Si le thème de la rupture est très présent dans cet album, Revu évoque, au détour de retrouvailles fortuites (?), celui de vivre des sentiments passés que l’on tente de faire renaitre maladroitement sans comprendre ce que l’on souhaite, entre gêne et désir.
L’apaisement revient avec Gold & Lips, une balade solaire et aérienne avant de replonger dans l’univers urbain de Dans un taxi. Le rythme devient nonchalant, pour traverser flegmatique, cette jungle urbaine. Cadencé par une boite à rythme, cette course indolente se déroule en clair-obscur. La chaleur de la nuit suinte et ralentit les mouvements. Seule la scansion impulsée par un gimmick électronique nous sort de la torpeur.
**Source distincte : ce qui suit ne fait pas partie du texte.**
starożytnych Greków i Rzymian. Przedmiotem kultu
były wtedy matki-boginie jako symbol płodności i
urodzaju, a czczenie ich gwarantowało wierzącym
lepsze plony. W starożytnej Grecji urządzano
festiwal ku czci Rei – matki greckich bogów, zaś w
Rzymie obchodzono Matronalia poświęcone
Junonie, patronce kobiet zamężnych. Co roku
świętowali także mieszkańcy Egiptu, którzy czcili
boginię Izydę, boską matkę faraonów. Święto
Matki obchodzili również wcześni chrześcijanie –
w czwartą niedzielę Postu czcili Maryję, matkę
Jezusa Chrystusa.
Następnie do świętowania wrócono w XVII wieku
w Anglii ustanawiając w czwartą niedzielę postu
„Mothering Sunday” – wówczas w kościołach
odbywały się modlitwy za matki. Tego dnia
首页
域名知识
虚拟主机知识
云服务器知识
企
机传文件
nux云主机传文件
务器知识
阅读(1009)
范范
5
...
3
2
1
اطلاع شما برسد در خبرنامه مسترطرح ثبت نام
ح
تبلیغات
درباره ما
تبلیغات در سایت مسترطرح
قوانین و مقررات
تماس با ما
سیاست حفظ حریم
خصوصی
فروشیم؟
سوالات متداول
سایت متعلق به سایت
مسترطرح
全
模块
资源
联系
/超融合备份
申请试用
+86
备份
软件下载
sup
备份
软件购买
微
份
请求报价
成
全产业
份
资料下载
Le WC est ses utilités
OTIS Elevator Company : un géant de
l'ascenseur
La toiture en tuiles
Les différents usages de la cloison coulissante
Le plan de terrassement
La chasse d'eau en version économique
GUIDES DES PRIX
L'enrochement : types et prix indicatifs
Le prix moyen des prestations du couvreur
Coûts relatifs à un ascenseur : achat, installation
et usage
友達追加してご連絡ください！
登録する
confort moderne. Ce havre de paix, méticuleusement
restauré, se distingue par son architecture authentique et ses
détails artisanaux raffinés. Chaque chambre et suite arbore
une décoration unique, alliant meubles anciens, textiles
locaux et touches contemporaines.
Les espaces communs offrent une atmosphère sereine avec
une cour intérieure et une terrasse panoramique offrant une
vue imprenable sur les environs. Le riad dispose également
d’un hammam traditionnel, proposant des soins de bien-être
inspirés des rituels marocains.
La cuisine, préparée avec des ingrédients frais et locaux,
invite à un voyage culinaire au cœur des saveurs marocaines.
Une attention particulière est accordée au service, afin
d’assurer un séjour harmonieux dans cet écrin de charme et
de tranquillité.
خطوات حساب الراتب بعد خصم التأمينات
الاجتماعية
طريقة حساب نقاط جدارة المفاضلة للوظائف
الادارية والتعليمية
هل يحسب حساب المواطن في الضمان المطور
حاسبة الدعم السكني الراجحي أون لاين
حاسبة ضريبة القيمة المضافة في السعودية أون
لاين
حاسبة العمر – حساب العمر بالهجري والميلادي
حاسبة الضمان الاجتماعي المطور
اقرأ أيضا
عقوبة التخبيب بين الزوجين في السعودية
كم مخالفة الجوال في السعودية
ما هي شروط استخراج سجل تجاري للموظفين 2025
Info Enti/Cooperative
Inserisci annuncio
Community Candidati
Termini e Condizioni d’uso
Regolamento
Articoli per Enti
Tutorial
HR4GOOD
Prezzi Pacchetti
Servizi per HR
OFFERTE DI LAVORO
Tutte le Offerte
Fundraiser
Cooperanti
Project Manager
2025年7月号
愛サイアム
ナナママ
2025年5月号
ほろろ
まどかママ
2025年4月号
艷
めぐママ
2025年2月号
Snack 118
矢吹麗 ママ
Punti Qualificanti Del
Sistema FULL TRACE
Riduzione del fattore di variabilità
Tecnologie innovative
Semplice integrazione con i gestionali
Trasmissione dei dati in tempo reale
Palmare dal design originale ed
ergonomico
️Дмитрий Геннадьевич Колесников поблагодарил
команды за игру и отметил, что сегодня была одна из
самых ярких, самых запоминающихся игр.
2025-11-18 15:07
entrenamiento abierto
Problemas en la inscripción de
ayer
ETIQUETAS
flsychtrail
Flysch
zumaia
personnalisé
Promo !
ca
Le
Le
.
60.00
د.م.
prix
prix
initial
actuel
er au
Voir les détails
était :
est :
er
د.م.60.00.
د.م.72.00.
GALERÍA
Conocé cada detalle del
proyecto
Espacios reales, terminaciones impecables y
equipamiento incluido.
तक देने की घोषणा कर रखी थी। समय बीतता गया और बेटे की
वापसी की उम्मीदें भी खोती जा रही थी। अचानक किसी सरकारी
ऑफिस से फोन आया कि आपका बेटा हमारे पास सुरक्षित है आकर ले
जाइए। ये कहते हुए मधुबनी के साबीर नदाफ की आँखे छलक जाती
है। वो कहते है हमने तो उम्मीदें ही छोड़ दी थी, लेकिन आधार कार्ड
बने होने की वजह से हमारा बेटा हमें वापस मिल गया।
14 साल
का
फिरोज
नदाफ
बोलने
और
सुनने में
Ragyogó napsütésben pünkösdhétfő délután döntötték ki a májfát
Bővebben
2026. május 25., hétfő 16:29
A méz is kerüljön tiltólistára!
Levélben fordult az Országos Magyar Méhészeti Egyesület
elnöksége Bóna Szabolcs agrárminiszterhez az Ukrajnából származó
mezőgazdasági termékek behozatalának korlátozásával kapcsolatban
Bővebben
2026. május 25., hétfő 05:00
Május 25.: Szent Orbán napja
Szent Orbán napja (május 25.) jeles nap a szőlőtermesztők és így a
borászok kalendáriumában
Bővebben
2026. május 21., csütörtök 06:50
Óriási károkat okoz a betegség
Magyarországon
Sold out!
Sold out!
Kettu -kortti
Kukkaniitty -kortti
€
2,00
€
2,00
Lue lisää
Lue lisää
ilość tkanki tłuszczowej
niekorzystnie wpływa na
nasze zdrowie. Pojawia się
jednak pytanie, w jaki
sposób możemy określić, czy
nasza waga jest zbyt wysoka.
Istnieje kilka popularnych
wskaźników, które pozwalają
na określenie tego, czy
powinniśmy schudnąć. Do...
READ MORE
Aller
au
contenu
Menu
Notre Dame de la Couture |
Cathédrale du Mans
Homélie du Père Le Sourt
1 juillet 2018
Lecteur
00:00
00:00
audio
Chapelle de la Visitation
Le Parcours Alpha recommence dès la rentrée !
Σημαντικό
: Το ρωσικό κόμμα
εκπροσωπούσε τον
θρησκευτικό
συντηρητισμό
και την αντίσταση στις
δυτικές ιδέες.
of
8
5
Lorsqu’une banane murit elle émet une luminescence bleue dans le spectre des UV, invisible pour nous humains, mais véritable marqueur pour de nombreux animaux. Si on ne peut plus vraiment parler de maturité après le septième album, le temps de l’âge de raison est peut-être venu. Apprivoiser ses souvenirs, ses pensées, ses sentiments, ses écorchures et garder ce côté bohême, celui qui permet de ne pas appartenir à un lieu tout en se sentant bien partout ; et comme en intro du morceau Revu, pouvoir soupirer.